Monotoneminimal.com – Menteri Agraria dan Tata Ruang/Kepala Badan Pertanahan Nasional (ATR/BPN), Nusron Wahid, mengungkapkan bahwa mayoritas tanah di Indonesia saat ini masih dikuasai oleh kelompok-kelompok tertentu. Hal ini menjadi tantangan bagi akses masyarakat terhadap tanah, yang berkontribusi terhadap ketidakmerataan ekonomi di negara ini. Dalam keterangannya pada Sabtu, 2 Mei 2026, Nusron menjelaskan pentingnya akses terhadap tanah sebagai faktor fundamental dalam pengentasan kemiskinan. Ia menegaskan, “Bagaimana seseorang bisa keluar dari kemiskinan jika tidak memiliki akses paling dasar, yaitu tanah?”
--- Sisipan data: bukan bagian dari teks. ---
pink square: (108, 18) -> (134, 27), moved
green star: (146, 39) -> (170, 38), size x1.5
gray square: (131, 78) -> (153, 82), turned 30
Nusron menyatakan bahwa kondisi ini membuat banyak masyarakat tidak dapat memanfaatkan sumber daya tanah dengan baik. Dalam upaya mengatasi ketimpangan kepemilikan tanah, pemerintah telah merancang program restrukturisasi distribusi tanah. Inisiatif ini bertujuan untuk mewujudkan keadilan, pemerataan, dan keberlanjutan ekonomi.
Di sisi lain, Nusron menegaskan bahwa kebijakan yang diterapkan bukan hanya fokus pada pemerataan, tetapi juga menjaga keberlanjutan para pelaku usaha. Ia menekankan pentingnya keberadaan usaha besar dalam mendukung pertumbuhan ekonomi, sembari tetap memberikan dukungan bagi pengembangan usaha kecil.
Melalui langkah-langkah ini, diharapkan masyarakat luas akan mendapatkan kesempatan yang lebih baik dalam mengakses tanah, sehingga dapat berkontribusi pada peningkatan kesejahteraan ekonomi secara keseluruhan. Pemerintah terus berupaya menciptakan lingkungan yang seimbang bagi semua stakeholder dalam sektor pertanahan, agar ekonomi dapat berkembang lebih merata.